**About this exercise**
Copy the records below exactly as they are written.

• • • •

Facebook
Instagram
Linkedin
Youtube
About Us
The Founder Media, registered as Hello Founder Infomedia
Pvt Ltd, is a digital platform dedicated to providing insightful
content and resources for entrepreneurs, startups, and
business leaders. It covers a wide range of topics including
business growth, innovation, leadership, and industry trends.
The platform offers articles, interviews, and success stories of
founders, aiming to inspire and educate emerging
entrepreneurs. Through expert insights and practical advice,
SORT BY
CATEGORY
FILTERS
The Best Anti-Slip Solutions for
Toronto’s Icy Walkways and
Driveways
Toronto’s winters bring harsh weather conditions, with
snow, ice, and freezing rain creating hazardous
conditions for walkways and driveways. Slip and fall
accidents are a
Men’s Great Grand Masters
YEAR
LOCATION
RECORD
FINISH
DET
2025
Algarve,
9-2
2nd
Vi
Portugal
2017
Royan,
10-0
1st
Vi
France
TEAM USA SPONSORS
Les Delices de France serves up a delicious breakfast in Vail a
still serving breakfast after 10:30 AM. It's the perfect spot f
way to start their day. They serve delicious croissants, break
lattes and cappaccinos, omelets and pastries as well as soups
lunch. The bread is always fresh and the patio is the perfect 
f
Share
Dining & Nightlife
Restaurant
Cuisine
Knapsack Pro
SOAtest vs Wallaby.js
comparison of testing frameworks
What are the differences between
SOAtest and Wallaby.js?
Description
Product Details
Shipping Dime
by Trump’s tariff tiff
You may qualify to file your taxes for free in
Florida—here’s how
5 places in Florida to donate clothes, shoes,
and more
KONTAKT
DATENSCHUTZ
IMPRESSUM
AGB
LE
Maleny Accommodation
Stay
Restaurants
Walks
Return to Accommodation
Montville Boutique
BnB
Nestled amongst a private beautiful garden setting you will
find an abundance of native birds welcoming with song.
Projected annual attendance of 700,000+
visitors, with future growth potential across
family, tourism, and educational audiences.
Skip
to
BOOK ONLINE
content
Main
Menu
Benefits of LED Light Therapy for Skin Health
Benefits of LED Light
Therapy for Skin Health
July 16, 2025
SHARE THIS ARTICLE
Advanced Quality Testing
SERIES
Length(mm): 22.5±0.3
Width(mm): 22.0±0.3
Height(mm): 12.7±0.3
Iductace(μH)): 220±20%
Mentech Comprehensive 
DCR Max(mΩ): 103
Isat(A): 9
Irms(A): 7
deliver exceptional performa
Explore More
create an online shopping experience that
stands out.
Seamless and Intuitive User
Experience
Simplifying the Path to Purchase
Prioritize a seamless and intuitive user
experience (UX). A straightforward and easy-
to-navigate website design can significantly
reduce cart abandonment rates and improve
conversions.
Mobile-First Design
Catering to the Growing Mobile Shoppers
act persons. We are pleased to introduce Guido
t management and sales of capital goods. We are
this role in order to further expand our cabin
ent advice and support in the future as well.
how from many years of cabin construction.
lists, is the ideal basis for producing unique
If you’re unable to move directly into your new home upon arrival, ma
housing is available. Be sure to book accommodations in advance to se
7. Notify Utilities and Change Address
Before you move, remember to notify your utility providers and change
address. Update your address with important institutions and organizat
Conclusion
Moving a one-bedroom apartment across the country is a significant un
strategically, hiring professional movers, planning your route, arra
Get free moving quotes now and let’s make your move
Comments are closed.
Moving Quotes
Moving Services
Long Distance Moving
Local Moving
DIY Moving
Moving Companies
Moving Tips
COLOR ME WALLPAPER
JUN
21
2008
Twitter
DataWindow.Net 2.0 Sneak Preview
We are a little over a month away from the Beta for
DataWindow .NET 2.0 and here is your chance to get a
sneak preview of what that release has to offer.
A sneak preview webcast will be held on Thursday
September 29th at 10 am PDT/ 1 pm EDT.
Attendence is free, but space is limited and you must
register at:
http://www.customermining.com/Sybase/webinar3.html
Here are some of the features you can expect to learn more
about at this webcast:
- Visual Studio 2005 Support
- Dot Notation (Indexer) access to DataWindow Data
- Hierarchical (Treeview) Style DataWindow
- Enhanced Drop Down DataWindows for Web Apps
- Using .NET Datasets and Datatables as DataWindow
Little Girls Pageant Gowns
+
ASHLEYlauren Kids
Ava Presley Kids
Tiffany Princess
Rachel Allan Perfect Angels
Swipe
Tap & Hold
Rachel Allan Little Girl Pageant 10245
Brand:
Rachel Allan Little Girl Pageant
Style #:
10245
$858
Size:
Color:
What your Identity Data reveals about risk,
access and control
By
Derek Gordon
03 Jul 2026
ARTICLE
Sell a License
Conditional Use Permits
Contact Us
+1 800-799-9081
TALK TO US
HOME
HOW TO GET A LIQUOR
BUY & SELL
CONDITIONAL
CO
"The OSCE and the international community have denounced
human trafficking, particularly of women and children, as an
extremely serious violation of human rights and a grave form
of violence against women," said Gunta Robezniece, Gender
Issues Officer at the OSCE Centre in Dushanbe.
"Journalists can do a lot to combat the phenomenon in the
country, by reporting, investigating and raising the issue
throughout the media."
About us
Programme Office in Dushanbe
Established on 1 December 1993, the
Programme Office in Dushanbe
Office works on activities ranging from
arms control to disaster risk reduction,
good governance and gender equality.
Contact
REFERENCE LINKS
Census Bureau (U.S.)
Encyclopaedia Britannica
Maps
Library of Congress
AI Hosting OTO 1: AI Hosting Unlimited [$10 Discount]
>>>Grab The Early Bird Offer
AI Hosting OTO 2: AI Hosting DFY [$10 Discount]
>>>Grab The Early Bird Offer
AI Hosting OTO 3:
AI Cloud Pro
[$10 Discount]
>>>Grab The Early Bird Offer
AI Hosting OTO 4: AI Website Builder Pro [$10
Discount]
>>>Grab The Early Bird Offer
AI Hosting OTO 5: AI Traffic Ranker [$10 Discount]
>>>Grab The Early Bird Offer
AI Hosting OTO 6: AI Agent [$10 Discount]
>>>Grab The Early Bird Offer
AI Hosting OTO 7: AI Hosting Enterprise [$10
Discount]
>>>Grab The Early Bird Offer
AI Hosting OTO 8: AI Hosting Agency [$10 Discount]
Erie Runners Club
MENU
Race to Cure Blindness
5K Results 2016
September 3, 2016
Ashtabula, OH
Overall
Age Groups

• • • •

**Task result**
Facebook
Instagram
Linkedin
Youtube
About Us
The Founder Media, registered as Hello Founder Infomedia
Pvt Ltd, is a digital platform dedicated to providing insightful
content and resources for entrepreneurs, startups, and
business leaders. It covers a wide range of topics including
business growth, innovation, leadership, and industry trends.
The platform offers articles, interviews, and success stories of
founders, aiming to inspire and educate emerging
entrepreneurs. Through expert insights and practical advice,
SORT BY
CATEGORY
FILTERS
The Best Anti-Slip Solutions for
Toronto’s Icy Walkways and
Driveways
Toronto’s winters bring harsh weather conditions, with
snow, ice, and freezing rain creating hazardous
conditions for walkways and driveways. Slip and fall
accidents are a
Men’s Great Grand Masters
YEAR
LOCATION
RECORD
FINISH
DET
2025
Algarve,
9-2
2nd
Vi
Portugal
2017
Royan,
10-0
1st
Vi
France
TEAM USA SPONSORS
Les Delices de France serves up a delicious breakfast in Vail a
still serving breakfast after 10:30 AM. It's the perfect spot f
way to start their day. They serve delicious croissants, break
lattes and cappaccinos, omelets and pastries as well as soups
lunch. The bread is always fresh and the patio is the perfect 
f
Share
Dining & Nightlife
Restaurant
Cuisine
Knapsack Pro
SOAtest vs Wallaby.js
comparison of testing frameworks
What are the differences between
SOAtest and Wallaby.js?
Description
Product Details
Shipping Dime
by Trump’s tariff tiff
You may qualify to file your taxes for free in
Florida—here’s how
5 places in Florida to donate clothes, shoes,
and more
KONTAKT
DATENSCHUTZ
IMPRESSUM
AGB
LE
Maleny Accommodation
Stay
Restaurants
Walks
Return to Accommodation
Montville Boutique
BnB
Nestled amongst a private beautiful garden setting you will
find an abundance of native birds welcoming with song.
Projected annual attendance of 700,000+
visitors, with future growth potential across
family, tourism, and educational audiences.
Skip
to
BOOK ONLINE
content
Main
Menu
Benefits of LED Light Therapy for Skin Health
Benefits of LED Light
Therapy for Skin Health
July 16, 2025
SHARE THIS ARTICLE
Advanced Quality Testing
SERIES
Length(mm): 22.5±0.3
Width(mm): 22.0±0.3
Height(mm): 12.7±0.3
Iductace(μH)): 220±20%
Mentech Comprehensive 
DCR Max(mΩ): 103
Isat(A): 9
Irms(A): 7
deliver exceptional performa
Explore More
create an online shopping experience that
stands out.
Seamless and Intuitive User
Experience
Simplifying the Path to Purchase
Prioritize a seamless and intuitive user
experience (UX). A straightforward and easy-
to-navigate website design can significantly
reduce cart abandonment rates and improve
conversions.
Mobile-First Design
Catering to the Growing Mobile Shoppers
act persons. We are pleased to introduce Guido
t management and sales of capital goods. We are
this role in order to further expand our cabin
ent advice and support in the future as well.
how from many years of cabin construction.
lists, is the ideal basis for producing unique
If you’re unable to move directly into your new home upon arrival, ma
housing is available. Be sure to book accommodations in advance to se
7. Notify Utilities and Change Address
Before you move, remember to notify your utility providers and change
address. Update your address with important institutions and organizat
Conclusion
Moving a one-bedroom apartment across the country is a significant un
strategically, hiring professional movers, planning your route, arra
Get free moving quotes now and let’s make your move
Comments are closed.
Moving Quotes
Moving Services
Long Distance Moving
Local Moving
DIY Moving
Moving Companies
Moving Tips
COLOR ME WALLPAPER
JUN
21
2008
Twitter
DataWindow.Net 2.0 Sneak Preview
We are a little over a month away from the Beta for
DataWindow .NET 2.0 and here is your chance to get a
sneak preview of what that release has to offer.
A sneak preview webcast will be held on Thursday
September 29th at 10 am PDT/ 1 pm EDT.
Attendence is free, but space is limited and you must
register at:
http://www.customermining.com/Sybase/webinar3.html
Here are some of the features you can expect to learn more
about at this webcast:
- Visual Studio 2005 Support
- Dot Notation (Indexer) access to DataWindow Data
- Hierarchical (Treeview) Style DataWindow
- Enhanced Drop Down DataWindows for Web Apps
- Using .NET Datasets and Datatables as DataWindow
Little Girls Pageant Gowns
+
ASHLEYlauren Kids
Ava Presley Kids
Tiffany Princess
Rachel Allan Perfect Angels
Swipe
Tap & Hold
Rachel Allan Little Girl Pageant 10245
Brand:
Rachel Allan Little Girl Pageant
Style #:
10245
$858
Size:
Color:
What your Identity Data reveals about risk,
access and control
By
Derek Gordon
03 Jul 2026
ARTICLE
Sell a License
Conditional Use Permits
Contact Us
+1 800-799-9081
TALK TO US
HOME
HOW TO GET A LIQUOR
BUY & SELL
CONDITIONAL
CO
"The OSCE and the international community have denounced
human trafficking, particularly of women and children, as an
extremely serious violation of human rights and a grave form
of violence against women," said Gunta Robezniece, Gender
Issues Officer at the OSCE Centre in Dushanbe.
"Journalists can do a lot to combat the phenomenon in the
country, by reporting, investigating and raising the issue
throughout the media."
About us
Programme Office in Dushanbe
Established on 1 December 1993, the
Programme Office in Dushanbe
Office works on activities ranging from
arms control to disaster risk reduction,
good governance and gender equality.
Contact
REFERENCE LINKS
Census Bureau (U.S.)
Encyclopaedia Britannica
Maps
Library of Congress
AI Hosting OTO 1: AI Hosting Unlimited [$10 Discount]
>>>Grab The Early Bird Offer
AI Hosting OTO 2: AI Hosting DFY [$10 Discount]
>>>Grab The Early Bird Offer
AI Hosting OTO 3:
AI Cloud Pro
[$10 Discount]
>>>Grab The Early Bird Offer
AI Hosting OTO 4: AI Website Builder Pro [$10
Discount]
>>>Grab The Early Bird Offer
AI Hosting OTO 5: AI Traffic Ranker [$10 Discount]
>>>Grab The Early Bird Offer
AI Hosting OTO 6: AI Agent [$10 Discount]
>>>Grab The Early Bird Offer
AI Hosting OTO 7: AI Hosting Enterprise [$10
Discount]
>>>Grab The Early Bird Offer
AI Hosting OTO 8: AI Hosting Agency [$10 Discount]
Erie Runners Club
MENU
Race to Cure Blindness
5K Results 2016
September 3, 2016
Ashtabula, OH
Overall
Age Groups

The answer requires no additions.